Ask the Probate Judge—Claiming POD & TOD Property
Rudd, appeared April 10, 2003, Albuquerque Journal, Business Outlook
Reprinted with permission
Editor's note: This column may not be quoted or reproduced in whole or part without express written permission of the author.
Q: Re: payable on death (POD) and transfer on death (TOD) accounts: How are these documents prepared? Is an attorney required? Where are they kept or filed? Should they be notarized? Upon the death of a property owner, what action is necessary by designated beneficiaries? S.J.R., Santa Fe
The mechanics of creating a POD beneficiary for bank accounts and CDs or TOD beneficiary for stock securities may vary from institution to institution. But most banks, credit unions, and stock brokerage firms have forms for you to name a beneficiary or beneficiaries to receive your accounts after your death. No attorney is required.
You can name one or more individuals as beneficiaries. Although not every institution requires all of this information, you should have available the beneficiary's name, address, relationship, date of birth, and social security number. If applicable, you should designate the percentage of the account allotted to each beneficiary.

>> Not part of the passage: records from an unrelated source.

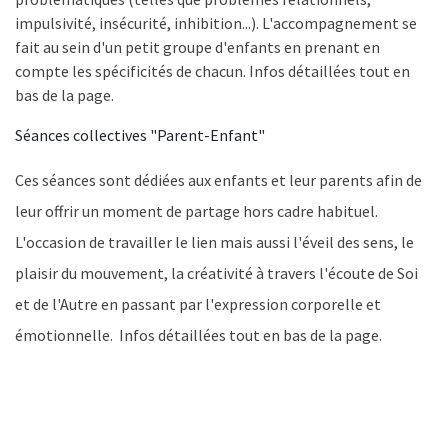
impulsivité, insécurité, inhibition...). L'accompagnement se
fait au sein d'un petit groupe d'enfants en prenant en
compte les spécificités de chacun. Infos détaillées tout en
bas de la page.
Séances collectives "Parent-Enfant"
Ces séances sont dédiées aux enfants et leur parents afin de
leur offrir un moment de partage hors cadre habituel.
L'occasion de travailler le lien mais aussi l'éveil des sens, le
plaisir du mouvement, la créativité à travers l'écoute de Soi
et de l'Autre en passant par l'expression corporelle et
émotionnelle. Infos détaillées tout en bas de la page.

If you are married and the beneficiary is not a spouse, spousal consent may be required.
You can also name a specific charity, school, or other entity as beneficiary. Bring the entity's name, address, and tax identification number.

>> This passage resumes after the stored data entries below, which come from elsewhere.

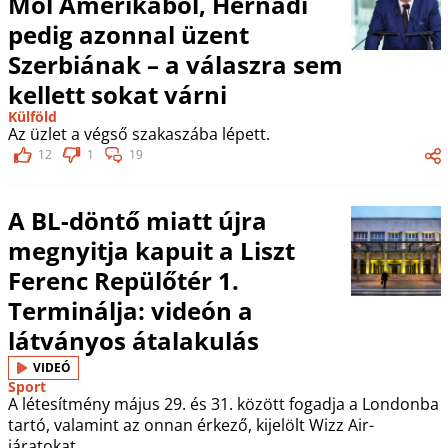
Mol Amerikából, Hernádi
pedig azonnal üzent
Szerbiának – a válaszra sem
kellett sokat várni
Külföld
Az üzlet a végső szakaszába lépett.
12
1
19
A BL-döntő miatt újra
megnyitja kapuit a Liszt
Ferenc Repülőtér 1.
Terminálja: videón a
látványos átalakulás
VIDEÓ
Sport
A létesítmény május 29. és 31. között fogadja a Londonba
tartó, valamint az onnan érkező, kijelölt Wizz Air-
járatokat.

Brokerage TOD beneficiary forms are often notarized by notaries available on site. Bank POD beneficiary forms are not usually notarized.

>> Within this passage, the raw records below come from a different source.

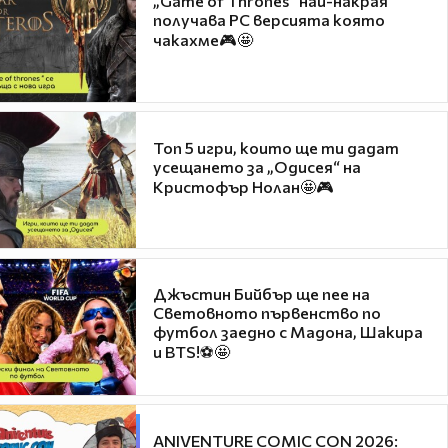
„Game of Thrones“ най-накрая
получава PC версията която
чакахме🎮🤩
Топ 5 игри, които ще ти дадат
усещането за „Одисея“ на
Кристофър Нолан🤩🎮
Джъстин Бийбър ще пее на
Световното първенство по
футбол заедно с Мадона, Шакира
и BTS!⚽🤩
ANIVENTURE COMIC CON 2026:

Some forms may allow you to name alternate beneficiaries in case one dies. If not, be sure and review your beneficiary designations periodically, especially if one has predeceased you. You can also change, add, or remove beneficiaries.
Several banks told me that if you name multiple POD beneficiaries, you should name "Beneficiary A AND Beneficiary B," rather than "Beneficiary A OR Beneficiary B." The "AND" designation means that both beneficiaries must appear to release the funds. The "OR" designation would allow all the funds to be released to the first beneficiary to appear. Another option would be to create separate CDs for each beneficiary and name only one beneficiary per CD.
The institution will keep the original beneficiary designation form on site. You might request a copy for your records.
Once the owner of the account dies, the procedure to claim the account seems fairly standard. The named beneficiary (or beneficiaries) goes to the institution with the account owner's original death certificate and proof of the beneficiary's identification, such as a driver's license. If the account has two or more owners and both have died, the beneficiary should bring original death certificates for both owners.
The brokerage firms may also require the TOD beneficiary to fill out a notarized affidavit of domicile and a transfer on death affidavit. Banks do not require these documents.
Once these documents are presented, the institution should release the funds. The bank should give the beneficiary a cashier's check. Early withdrawal penalties for CDs are waived when the owner dies. Even if the CD is not yet "due," it should be released without any penalty.
The brokerage firm might open an account in the beneficiary's name or transfer the beneficiary's share of account assets to the beneficiary's pre-existing account with another brokerage.